**Gegebene Aufgabe**
Zieh aus den folgenden Einträgen jede Zeile heraus, in der die Zeichenfolge „typed“ vorkommt. Groß- und Kleinschreibung zählt dabei.

**Einträge zur Bearbeitung**
════════
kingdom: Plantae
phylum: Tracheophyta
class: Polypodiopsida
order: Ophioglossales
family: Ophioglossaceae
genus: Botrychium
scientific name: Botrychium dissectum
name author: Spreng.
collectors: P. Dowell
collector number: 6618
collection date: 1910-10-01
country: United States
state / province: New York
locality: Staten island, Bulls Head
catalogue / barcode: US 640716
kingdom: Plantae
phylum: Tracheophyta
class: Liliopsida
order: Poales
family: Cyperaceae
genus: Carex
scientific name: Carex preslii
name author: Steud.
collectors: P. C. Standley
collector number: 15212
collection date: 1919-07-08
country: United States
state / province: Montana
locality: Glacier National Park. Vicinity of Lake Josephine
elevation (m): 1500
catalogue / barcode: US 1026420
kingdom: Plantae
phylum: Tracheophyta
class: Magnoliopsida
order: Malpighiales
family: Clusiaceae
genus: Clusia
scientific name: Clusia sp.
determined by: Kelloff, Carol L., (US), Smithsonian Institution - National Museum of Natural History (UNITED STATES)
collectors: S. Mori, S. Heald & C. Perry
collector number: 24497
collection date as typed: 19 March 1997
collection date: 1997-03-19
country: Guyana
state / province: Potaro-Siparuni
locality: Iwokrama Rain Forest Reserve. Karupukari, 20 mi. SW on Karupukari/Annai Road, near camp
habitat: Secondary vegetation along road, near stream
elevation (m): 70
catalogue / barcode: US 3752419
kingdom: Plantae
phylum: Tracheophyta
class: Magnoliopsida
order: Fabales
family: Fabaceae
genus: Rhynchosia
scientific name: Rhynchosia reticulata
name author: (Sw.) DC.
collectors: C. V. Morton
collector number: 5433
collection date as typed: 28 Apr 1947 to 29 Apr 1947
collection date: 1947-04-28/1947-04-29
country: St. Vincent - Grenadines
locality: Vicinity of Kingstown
════════
**Die Antwort**
collection date as typed: 19 March 1997
collection date as typed: 28 Apr 1947 to 29 Apr 1947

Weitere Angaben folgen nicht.